Çocuğunuza baktınız, kimin babası olursa olsun ve ne kadar onlardan nefret edebileceğiniz önemli değil. Bir çocuk hayatınızın süresi boyunca oradaydı ve gerçekten şanslıysanız, sizi gömdüler ve tam tersi değil. Bir anne, yarattığı çocuğun yaşayacağından emin olmak için kendi kalbini verir, bunu yapmaktan mutluluk duyardı. Sevilirdi.
(You looked after your child, no matter who had fathered it, and no matter how much you might hate them deep down inside. A child was there for the duration of your life and, if you were really lucky, they buried you, and not vice versa. A mother would give her own heart to ensure the child she had created would live on, would be happy to do so. Would be loved.)
Martina Cole'un "Yüzleri" nde, anlatı bir anne ve çocuğu arasındaki derin bağa girer ve bir annenin koşulsuz sevgisinin çocuğun babasına karşı herhangi bir düşmanlığa rağmen devam ettiğini vurgular. Bu bağlantı, bir annenin kişisel duygulara bakılmaksızın çocuğunun refahına öncelik verdiği ve beslenme ve koruma için doğuştan gelen görevi vurguladığı fikrinin altını çizer. İlişki nihayetinde, yavrularının umutlarına ve geleceğine yatırım yaptığı için ömür boyu bir özveri ile karakterize edilir.

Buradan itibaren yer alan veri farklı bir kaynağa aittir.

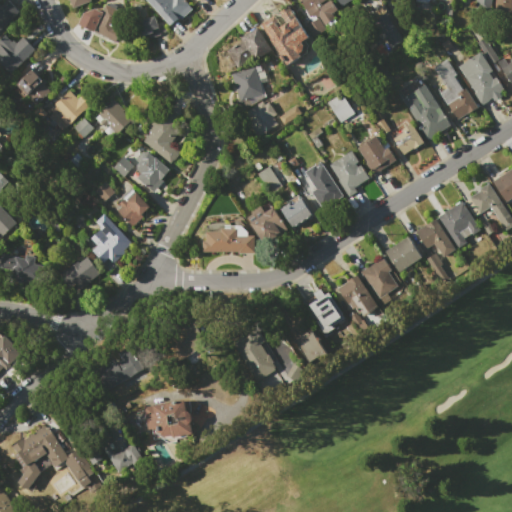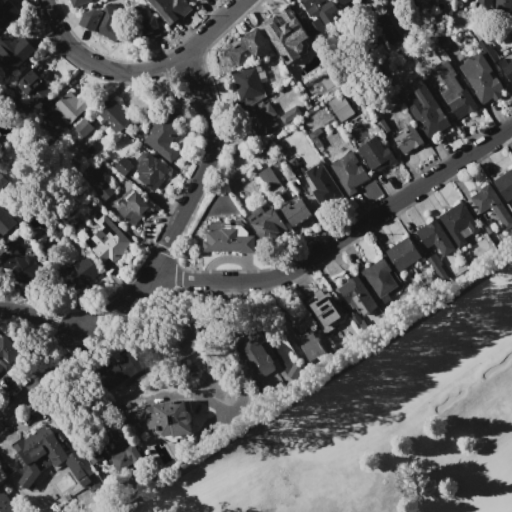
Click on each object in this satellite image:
building: (338, 1)
building: (342, 1)
building: (421, 1)
building: (75, 2)
building: (78, 3)
building: (481, 3)
building: (481, 4)
building: (501, 5)
building: (501, 5)
building: (170, 8)
building: (169, 9)
building: (6, 12)
building: (6, 12)
building: (317, 13)
building: (319, 15)
building: (102, 20)
building: (101, 22)
building: (144, 22)
building: (146, 22)
building: (511, 35)
building: (286, 36)
building: (285, 37)
building: (247, 47)
building: (248, 47)
building: (13, 51)
building: (487, 51)
building: (13, 52)
building: (506, 68)
building: (506, 68)
road: (138, 71)
building: (479, 78)
building: (480, 78)
building: (248, 83)
building: (35, 85)
building: (247, 85)
building: (31, 86)
building: (452, 90)
building: (453, 91)
building: (69, 106)
building: (339, 107)
building: (340, 108)
building: (65, 109)
building: (424, 110)
building: (425, 111)
building: (289, 114)
building: (112, 116)
building: (285, 116)
building: (259, 117)
building: (113, 118)
building: (260, 118)
building: (161, 133)
building: (164, 134)
building: (315, 137)
building: (405, 138)
building: (407, 138)
building: (0, 144)
building: (374, 154)
building: (375, 154)
building: (122, 166)
building: (149, 170)
building: (347, 171)
building: (349, 172)
building: (152, 173)
building: (272, 177)
building: (268, 178)
building: (2, 181)
building: (504, 183)
building: (504, 184)
building: (321, 185)
building: (322, 185)
building: (0, 189)
building: (488, 202)
road: (188, 204)
building: (131, 205)
building: (488, 205)
building: (132, 207)
building: (295, 210)
building: (298, 212)
building: (4, 221)
building: (265, 221)
building: (5, 222)
building: (269, 222)
building: (457, 223)
building: (458, 223)
building: (433, 236)
building: (433, 237)
road: (343, 238)
building: (108, 240)
building: (230, 240)
building: (108, 241)
building: (226, 241)
building: (401, 253)
building: (401, 254)
building: (18, 266)
building: (437, 268)
building: (23, 269)
building: (78, 273)
building: (79, 273)
building: (378, 278)
building: (380, 281)
building: (355, 294)
building: (355, 295)
building: (323, 310)
building: (324, 312)
road: (46, 318)
building: (181, 342)
building: (309, 346)
building: (311, 347)
building: (6, 350)
building: (6, 351)
building: (253, 353)
building: (253, 355)
building: (124, 365)
building: (118, 368)
road: (47, 373)
building: (169, 418)
building: (170, 418)
park: (390, 432)
building: (122, 456)
building: (124, 456)
building: (46, 457)
building: (48, 457)
building: (4, 503)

Pasaj, bir annenin sevgisinin kalıcı doğasına yansır, bir çocuğun varlığının yaşamın sonuna kadar uzanan kalıcı bir miras olduğunu gösterir. Bir anne, çocuğunun mutluluğunu ve hayatta kalmasını sağlamak için gereken özveriliği somutlaştırır, esasen bu tekil amaç için her şeyi verir. Bu derin duygusal bağlılık, bir annenin bağlılığının bir çocuğun hayatını nasıl şekillendirebileceğini ve kendi varlığının ötesine dayanan bir bağ yaratabileceğini gösterir.